Executive Liable for Misleading Advertising

Benn-Ibler Rechtsanwälte

The Austrian Supreme Court (Oberster Gerichtshof, OGH) has confirmed that the distribution of misleading advertising materials, which may create false impressions regarding the risk profile and value stability of securities, can establish liability for members of the management board. In the case at hand, the defendant, acting as chairman of the board, had authorized such advertising activities, recognized their potential to mislead prospective investors, and accepted that such misinformation could influence investment decisions. Consequently, the chairman was held liable for aiding and abetting in the dissemination of deceptive advertising.

Active participation or acquiescence as grounds for liability

The OGH clarified that mere passive awareness of misleading statements is insufficient to establish liability. For liability to arise, it is necessary that the individual either actively contributed to the formulation or dissemination of the information, or at minimum, knowingly acquiesced to the deception. In the case at hand, the defendant endorsed the content of the brochures despite their objectively inaccurate depiction of the financial product's security and stability.
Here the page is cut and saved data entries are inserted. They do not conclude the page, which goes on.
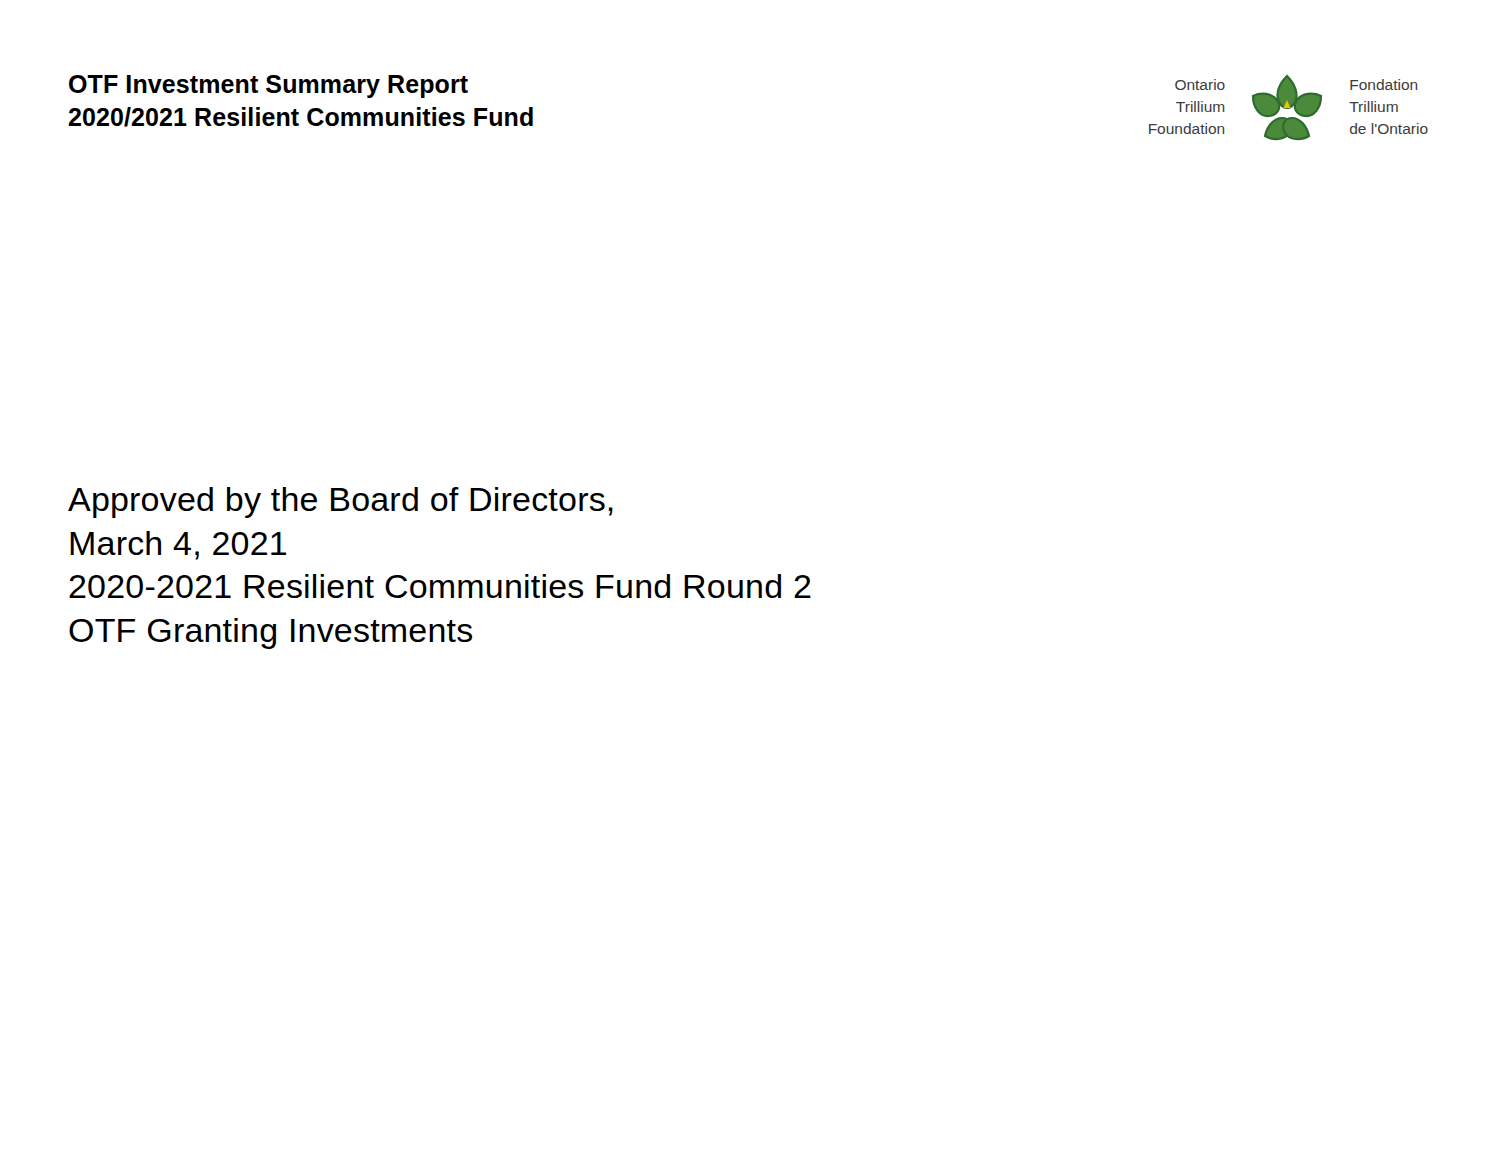OTF Investment Summary Report 2020/2021 Resilient Communities Fund
Ontario
Trillium
Foundation
Fondation
Trillium
de l'Ontario
Approved by the Board of Directors,
March 4, 2021
2020-2021 Resilient Communities Fund Round 2
OTF Granting Investments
These representations went beyond mere opinion or marketing exaggeration; they were interpreted as specific factual assertions that held substantial significance for the investment decisions of the average retail investor.

The OGH emphasised that the details concerning the supposed security of the investment played a major role in influencing the plaintiff’s decision to invest.The board, aware of the misleading communication and its impact on investors, was justly accused of aiding deception.